Compulsory training and induction programmes for doctors who have never worked in England before are among measures being examined in a government safety review following the case of a German doctor who accidentally killed a patient on his first out-of-hours locum shift in this country.
Also under discussion is the creation of a national database that would allow NHS organisations and private providers to check whether applicants for GP work had failed in previous attempts. Employers could also find out more easily whether doctors had formal warnings or disciplinary restrictions on the work they could do when they moved from different parts of the country.
Measures to standardise the ways local NHS trusts check applicants’ standard of English and medical competence are being studied too as part of a broad review of out-of-hours work being led by David Colin-Thomé, the Department of Health’s director of clinical care, and Steve Field, chairman of the Royal College of General Practitioners who has already championed such measures. The General Medical Council, the profession’s regulator, says it is willing to hold the data nationally. Ministers would have to approve the package.
The GMC is also stepping up its campaign to change rules for recognising medical qualifications across the EU. It wants doctors from Europe to face tests on their knowledge and skills before being added to the professional register in this country, just like doctors from other parts of the world, but a European commission review of the rules is not planned until 2012.

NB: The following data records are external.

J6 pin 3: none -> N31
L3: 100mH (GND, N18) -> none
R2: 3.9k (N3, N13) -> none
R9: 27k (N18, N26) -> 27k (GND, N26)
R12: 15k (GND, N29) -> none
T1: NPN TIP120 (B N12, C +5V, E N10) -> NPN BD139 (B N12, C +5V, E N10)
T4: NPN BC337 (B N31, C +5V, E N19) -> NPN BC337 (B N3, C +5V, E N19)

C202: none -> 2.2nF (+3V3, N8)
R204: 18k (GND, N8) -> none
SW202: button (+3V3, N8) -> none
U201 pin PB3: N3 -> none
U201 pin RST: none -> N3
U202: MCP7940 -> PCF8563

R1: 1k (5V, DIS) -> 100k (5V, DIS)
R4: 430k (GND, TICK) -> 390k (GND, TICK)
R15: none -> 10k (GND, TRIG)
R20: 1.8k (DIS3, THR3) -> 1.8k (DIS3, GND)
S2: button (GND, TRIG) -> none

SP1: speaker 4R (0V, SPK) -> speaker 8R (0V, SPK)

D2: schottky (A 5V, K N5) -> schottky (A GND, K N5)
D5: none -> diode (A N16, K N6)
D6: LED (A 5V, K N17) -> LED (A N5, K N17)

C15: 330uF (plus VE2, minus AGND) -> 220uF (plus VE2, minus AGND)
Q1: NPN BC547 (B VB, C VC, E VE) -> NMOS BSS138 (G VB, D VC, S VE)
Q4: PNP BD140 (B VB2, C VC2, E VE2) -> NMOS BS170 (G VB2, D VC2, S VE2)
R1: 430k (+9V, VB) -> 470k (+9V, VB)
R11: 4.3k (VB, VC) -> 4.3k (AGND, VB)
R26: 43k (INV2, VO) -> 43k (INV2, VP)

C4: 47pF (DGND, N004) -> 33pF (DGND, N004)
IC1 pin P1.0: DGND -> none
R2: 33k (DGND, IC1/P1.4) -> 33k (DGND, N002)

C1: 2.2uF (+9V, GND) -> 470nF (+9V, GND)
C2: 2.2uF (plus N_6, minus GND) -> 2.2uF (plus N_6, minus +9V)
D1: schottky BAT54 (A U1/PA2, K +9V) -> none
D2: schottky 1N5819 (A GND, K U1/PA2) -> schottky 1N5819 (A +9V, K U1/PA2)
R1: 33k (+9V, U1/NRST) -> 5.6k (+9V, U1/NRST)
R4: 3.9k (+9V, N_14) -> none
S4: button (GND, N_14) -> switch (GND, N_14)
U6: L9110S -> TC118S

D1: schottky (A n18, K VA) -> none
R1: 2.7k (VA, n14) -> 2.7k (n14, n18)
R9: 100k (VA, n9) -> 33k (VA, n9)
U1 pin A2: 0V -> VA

Read more at The Guardian.
Tags: Overseas doctors, Training

This case demonstrates one of the (many?) weaknesses of the ‘free movement of labour’ within the EU. It is quite clear - and must surely have been known to those in the ‘regulatory bodies’ - that the standards of medical education and training vary considerably throughout Europe, particularly the Eastern European countries formerly under communist rule. It is also fundamental to the practice of medicine that there must be a ‘common language’ so that there is adequate ‘communication’ between doctor and patient. It may well now be very difficult for either the GMC, or indeed our Government, to try to impose new regulations for the practice of medicine in this country that would recognise these realities!